== Segment start ==
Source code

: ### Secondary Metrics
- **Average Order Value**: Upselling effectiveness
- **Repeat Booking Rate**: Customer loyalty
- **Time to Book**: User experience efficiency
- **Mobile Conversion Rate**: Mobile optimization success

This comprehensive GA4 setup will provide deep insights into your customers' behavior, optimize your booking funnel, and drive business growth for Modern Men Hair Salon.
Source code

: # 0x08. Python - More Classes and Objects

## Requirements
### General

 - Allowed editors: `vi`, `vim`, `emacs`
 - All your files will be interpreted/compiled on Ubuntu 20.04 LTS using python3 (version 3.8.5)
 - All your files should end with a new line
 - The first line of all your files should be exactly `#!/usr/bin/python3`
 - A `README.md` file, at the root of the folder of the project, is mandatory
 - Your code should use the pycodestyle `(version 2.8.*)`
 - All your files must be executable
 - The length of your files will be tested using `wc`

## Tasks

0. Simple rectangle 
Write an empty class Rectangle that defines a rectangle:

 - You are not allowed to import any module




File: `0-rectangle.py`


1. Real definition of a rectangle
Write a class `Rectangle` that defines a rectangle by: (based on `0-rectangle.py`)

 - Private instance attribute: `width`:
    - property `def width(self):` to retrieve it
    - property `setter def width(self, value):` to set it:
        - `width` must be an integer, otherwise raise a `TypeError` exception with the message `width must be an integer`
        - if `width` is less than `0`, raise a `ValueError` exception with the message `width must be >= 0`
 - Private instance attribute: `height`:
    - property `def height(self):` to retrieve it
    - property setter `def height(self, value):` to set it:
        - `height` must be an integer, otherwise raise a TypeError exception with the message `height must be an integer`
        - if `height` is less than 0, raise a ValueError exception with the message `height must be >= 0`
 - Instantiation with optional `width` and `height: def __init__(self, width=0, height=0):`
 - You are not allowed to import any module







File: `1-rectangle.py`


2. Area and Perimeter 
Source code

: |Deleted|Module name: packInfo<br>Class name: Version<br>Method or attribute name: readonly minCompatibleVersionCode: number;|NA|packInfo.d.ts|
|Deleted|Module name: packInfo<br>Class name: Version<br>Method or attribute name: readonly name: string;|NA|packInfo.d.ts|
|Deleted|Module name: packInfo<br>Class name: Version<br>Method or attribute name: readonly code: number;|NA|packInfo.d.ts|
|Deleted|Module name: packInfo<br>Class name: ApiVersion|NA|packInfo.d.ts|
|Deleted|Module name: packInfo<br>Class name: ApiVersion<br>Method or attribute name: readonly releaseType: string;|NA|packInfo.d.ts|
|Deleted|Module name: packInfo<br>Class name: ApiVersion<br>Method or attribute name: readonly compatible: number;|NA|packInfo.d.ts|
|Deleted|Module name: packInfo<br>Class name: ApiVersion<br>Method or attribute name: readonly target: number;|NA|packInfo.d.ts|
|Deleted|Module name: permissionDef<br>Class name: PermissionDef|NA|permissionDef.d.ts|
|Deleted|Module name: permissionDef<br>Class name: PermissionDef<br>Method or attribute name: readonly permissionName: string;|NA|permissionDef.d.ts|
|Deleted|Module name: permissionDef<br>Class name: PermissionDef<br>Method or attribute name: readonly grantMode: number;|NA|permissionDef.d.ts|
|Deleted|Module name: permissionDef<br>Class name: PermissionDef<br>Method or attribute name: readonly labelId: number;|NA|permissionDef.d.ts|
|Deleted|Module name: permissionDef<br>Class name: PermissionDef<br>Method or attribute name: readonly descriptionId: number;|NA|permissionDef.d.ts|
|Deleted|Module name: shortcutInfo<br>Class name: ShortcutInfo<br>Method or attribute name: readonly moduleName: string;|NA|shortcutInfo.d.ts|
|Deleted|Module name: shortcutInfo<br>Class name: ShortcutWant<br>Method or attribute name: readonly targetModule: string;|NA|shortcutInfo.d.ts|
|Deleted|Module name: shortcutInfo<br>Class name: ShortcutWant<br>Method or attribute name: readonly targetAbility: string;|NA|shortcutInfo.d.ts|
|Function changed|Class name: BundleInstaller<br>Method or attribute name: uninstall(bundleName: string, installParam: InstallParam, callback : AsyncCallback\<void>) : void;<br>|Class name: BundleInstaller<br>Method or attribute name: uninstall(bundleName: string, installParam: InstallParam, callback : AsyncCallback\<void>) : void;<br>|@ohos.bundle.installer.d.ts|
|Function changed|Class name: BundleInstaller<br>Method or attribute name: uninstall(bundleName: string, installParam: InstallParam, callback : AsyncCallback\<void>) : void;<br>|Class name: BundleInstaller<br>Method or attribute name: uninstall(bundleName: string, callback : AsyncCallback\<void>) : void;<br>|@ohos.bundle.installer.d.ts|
== Segment end ==
▶ [To-do item]
Please reproduce the text of every item above word for word.

▶ [Output for this task]
Source code

: ### Secondary Metrics
- **Average Order Value**: Upselling effectiveness
- **Repeat Booking Rate**: Customer loyalty
- **Time to Book**: User experience efficiency
- **Mobile Conversion Rate**: Mobile optimization success

This comprehensive GA4 setup will provide deep insights into your customers' behavior, optimize your booking funnel, and drive business growth for Modern Men Hair Salon.
Source code

: # 0x08. Python - More Classes and Objects

## Requirements
### General

 - Allowed editors: `vi`, `vim`, `emacs`
 - All your files will be interpreted/compiled on Ubuntu 20.04 LTS using python3 (version 3.8.5)
 - All your files should end with a new line
 - The first line of all your files should be exactly `#!/usr/bin/python3`
 - A `README.md` file, at the root of the folder of the project, is mandatory
 - Your code should use the pycodestyle `(version 2.8.*)`
 - All your files must be executable
 - The length of your files will be tested using `wc`

## Tasks

0. Simple rectangle 
Write an empty class Rectangle that defines a rectangle:

 - You are not allowed to import any module




File: `0-rectangle.py`


1. Real definition of a rectangle
Write a class `Rectangle` that defines a rectangle by: (based on `0-rectangle.py`)

 - Private instance attribute: `width`:
    - property `def width(self):` to retrieve it
    - property `setter def width(self, value):` to set it:
        - `width` must be an integer, otherwise raise a `TypeError` exception with the message `width must be an integer`
        - if `width` is less than `0`, raise a `ValueError` exception with the message `width must be >= 0`
 - Private instance attribute: `height`:
    - property `def height(self):` to retrieve it
    - property setter `def height(self, value):` to set it:
        - `height` must be an integer, otherwise raise a TypeError exception with the message `height must be an integer`
        - if `height` is less than 0, raise a ValueError exception with the message `height must be >= 0`
 - Instantiation with optional `width` and `height: def __init__(self, width=0, height=0):`
 - You are not allowed to import any module







File: `1-rectangle.py`


2. Area and Perimeter 
Source code

: |Deleted|Module name: packInfo<br>Class name: Version<br>Method or attribute name: readonly minCompatibleVersionCode: number;|NA|packInfo.d.ts|
|Deleted|Module name: packInfo<br>Class name: Version<br>Method or attribute name: readonly name: string;|NA|packInfo.d.ts|
|Deleted|Module name: packInfo<br>Class name: Version<br>Method or attribute name: readonly code: number;|NA|packInfo.d.ts|
|Deleted|Module name: packInfo<br>Class name: ApiVersion|NA|packInfo.d.ts|
|Deleted|Module name: packInfo<br>Class name: ApiVersion<br>Method or attribute name: readonly releaseType: string;|NA|packInfo.d.ts|
|Deleted|Module name: packInfo<br>Class name: ApiVersion<br>Method or attribute name: readonly compatible: number;|NA|packInfo.d.ts|
|Deleted|Module name: packInfo<br>Class name: ApiVersion<br>Method or attribute name: readonly target: number;|NA|packInfo.d.ts|
|Deleted|Module name: permissionDef<br>Class name: PermissionDef|NA|permissionDef.d.ts|
|Deleted|Module name: permissionDef<br>Class name: PermissionDef<br>Method or attribute name: readonly permissionName: string;|NA|permissionDef.d.ts|
|Deleted|Module name: permissionDef<br>Class name: PermissionDef<br>Method or attribute name: readonly grantMode: number;|NA|permissionDef.d.ts|
|Deleted|Module name: permissionDef<br>Class name: PermissionDef<br>Method or attribute name: readonly labelId: number;|NA|permissionDef.d.ts|
|Deleted|Module name: permissionDef<br>Class name: PermissionDef<br>Method or attribute name: readonly descriptionId: number;|NA|permissionDef.d.ts|
|Deleted|Module name: shortcutInfo<br>Class name: ShortcutInfo<br>Method or attribute name: readonly moduleName: string;|NA|shortcutInfo.d.ts|
|Deleted|Module name: shortcutInfo<br>Class name: ShortcutWant<br>Method or attribute name: readonly targetModule: string;|NA|shortcutInfo.d.ts|
|Deleted|Module name: shortcutInfo<br>Class name: ShortcutWant<br>Method or attribute name: readonly targetAbility: string;|NA|shortcutInfo.d.ts|
|Function changed|Class name: BundleInstaller<br>Method or attribute name: uninstall(bundleName: string, installParam: InstallParam, callback : AsyncCallback\<void>) : void;<br>|Class name: BundleInstaller<br>Method or attribute name: uninstall(bundleName: string, installParam: InstallParam, callback : AsyncCallback\<void>) : void;<br>|@ohos.bundle.installer.d.ts|
|Function changed|Class name: BundleInstaller<br>Method or attribute name: uninstall(bundleName: string, installParam: InstallParam, callback : AsyncCallback\<void>) : void;<br>|Class name: BundleInstaller<br>Method or attribute name: uninstall(bundleName: string, callback : AsyncCallback\<void>) : void;<br>|@ohos.bundle.installer.d.ts|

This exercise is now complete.